**TRY IT:** Each line of the records below that contains "experience" needs to be copied.

**DATA FOR THIS EXERCISE:**
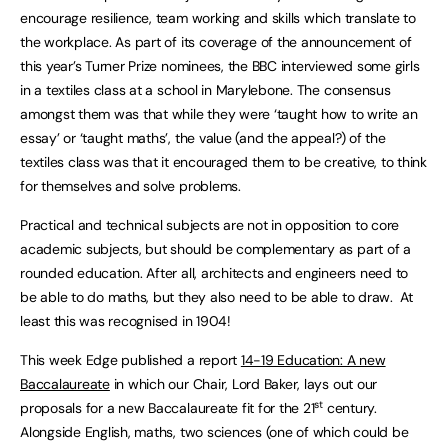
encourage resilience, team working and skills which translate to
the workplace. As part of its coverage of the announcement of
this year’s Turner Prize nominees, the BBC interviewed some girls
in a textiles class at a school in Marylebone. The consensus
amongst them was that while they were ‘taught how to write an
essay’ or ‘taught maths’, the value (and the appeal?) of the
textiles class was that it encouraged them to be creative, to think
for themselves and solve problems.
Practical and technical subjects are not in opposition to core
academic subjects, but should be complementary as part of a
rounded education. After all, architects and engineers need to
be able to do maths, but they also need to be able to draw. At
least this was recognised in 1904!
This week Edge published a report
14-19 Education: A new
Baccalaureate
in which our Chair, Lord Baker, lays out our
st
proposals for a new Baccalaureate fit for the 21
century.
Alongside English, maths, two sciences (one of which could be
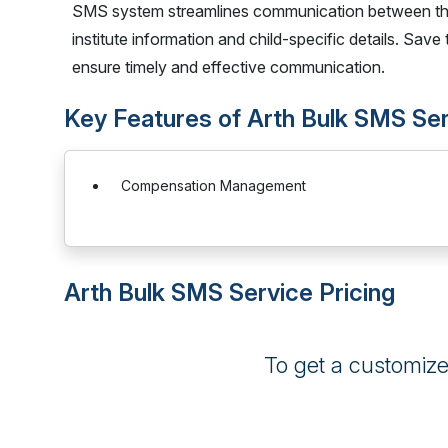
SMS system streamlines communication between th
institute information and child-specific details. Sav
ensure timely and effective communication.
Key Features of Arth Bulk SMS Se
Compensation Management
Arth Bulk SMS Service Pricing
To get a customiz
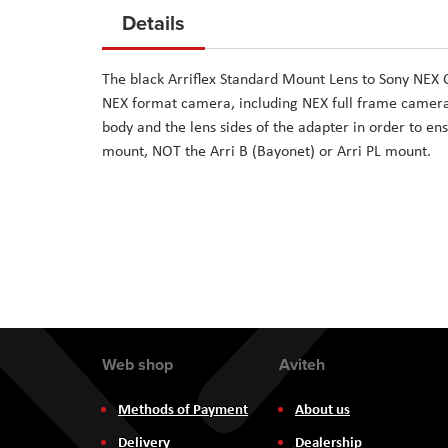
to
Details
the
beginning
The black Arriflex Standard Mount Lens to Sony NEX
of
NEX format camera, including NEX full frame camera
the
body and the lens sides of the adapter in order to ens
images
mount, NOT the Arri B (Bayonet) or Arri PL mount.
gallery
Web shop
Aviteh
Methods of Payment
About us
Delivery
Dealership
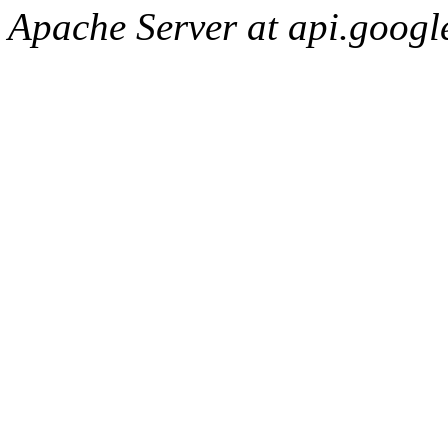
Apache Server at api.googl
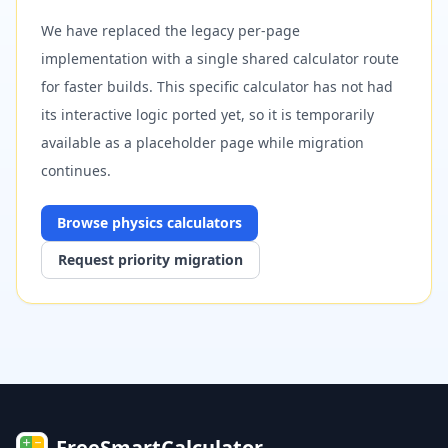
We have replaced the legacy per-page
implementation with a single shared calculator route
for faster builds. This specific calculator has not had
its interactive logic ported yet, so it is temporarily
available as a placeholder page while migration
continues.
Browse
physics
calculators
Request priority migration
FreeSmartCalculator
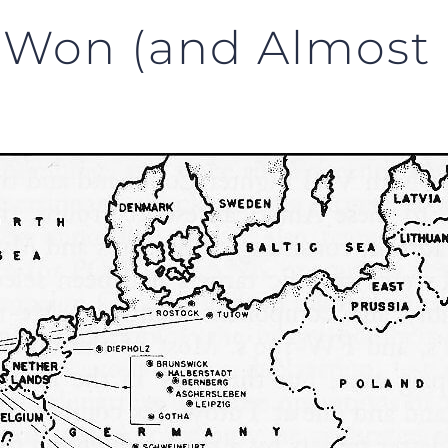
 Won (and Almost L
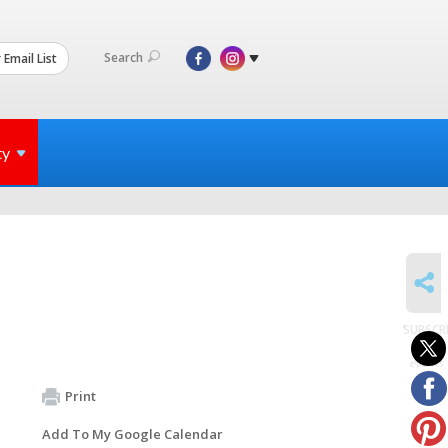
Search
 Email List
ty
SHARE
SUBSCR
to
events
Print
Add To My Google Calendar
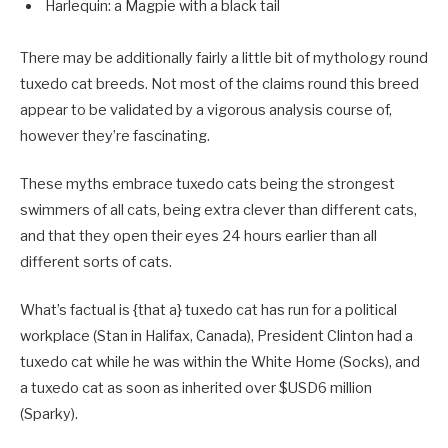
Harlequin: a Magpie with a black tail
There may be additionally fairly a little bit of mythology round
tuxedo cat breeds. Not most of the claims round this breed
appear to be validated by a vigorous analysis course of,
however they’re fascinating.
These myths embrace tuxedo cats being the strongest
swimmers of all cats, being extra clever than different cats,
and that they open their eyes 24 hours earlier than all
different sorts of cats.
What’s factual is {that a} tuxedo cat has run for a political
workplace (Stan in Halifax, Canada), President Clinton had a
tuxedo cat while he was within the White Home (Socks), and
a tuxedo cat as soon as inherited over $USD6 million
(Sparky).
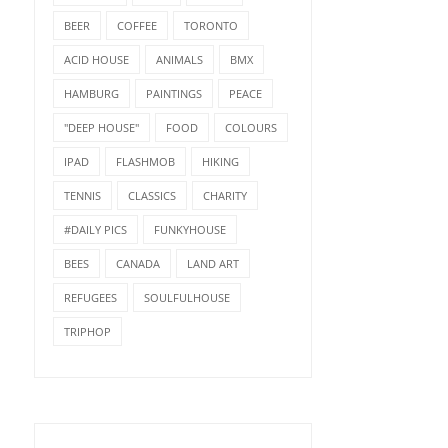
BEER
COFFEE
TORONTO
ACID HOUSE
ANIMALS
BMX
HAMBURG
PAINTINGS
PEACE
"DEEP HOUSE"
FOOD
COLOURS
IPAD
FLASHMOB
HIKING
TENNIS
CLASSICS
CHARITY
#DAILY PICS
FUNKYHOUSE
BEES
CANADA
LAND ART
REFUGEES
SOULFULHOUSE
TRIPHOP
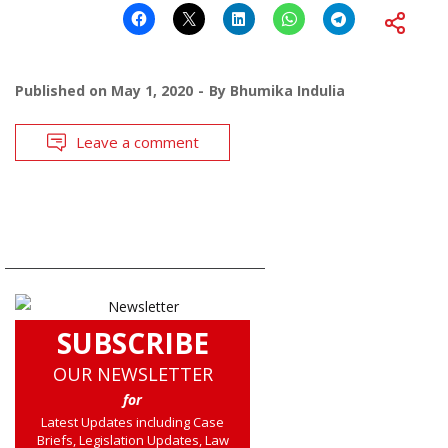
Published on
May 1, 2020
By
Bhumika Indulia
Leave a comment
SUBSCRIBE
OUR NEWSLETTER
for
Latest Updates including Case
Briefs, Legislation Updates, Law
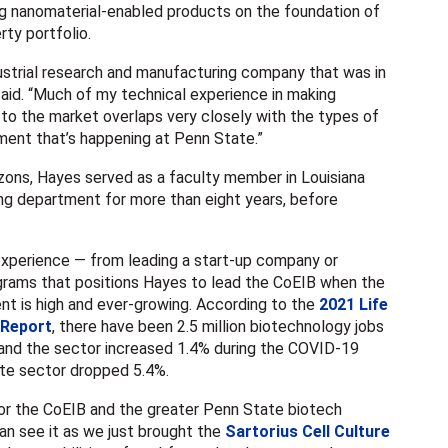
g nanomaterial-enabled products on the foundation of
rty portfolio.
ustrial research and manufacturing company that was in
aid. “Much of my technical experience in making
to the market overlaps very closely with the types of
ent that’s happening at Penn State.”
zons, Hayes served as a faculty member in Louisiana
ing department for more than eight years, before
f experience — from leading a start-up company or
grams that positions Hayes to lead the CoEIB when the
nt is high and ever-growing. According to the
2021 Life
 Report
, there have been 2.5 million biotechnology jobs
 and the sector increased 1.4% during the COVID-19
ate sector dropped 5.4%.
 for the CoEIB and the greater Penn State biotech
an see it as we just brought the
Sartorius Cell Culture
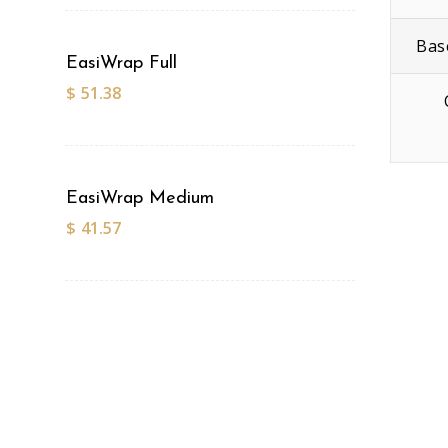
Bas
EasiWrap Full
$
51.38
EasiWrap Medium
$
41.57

**RESPONSE TO THE TASK:**
aid. “Much of my technical experience in making
f experience — from leading a start-up company or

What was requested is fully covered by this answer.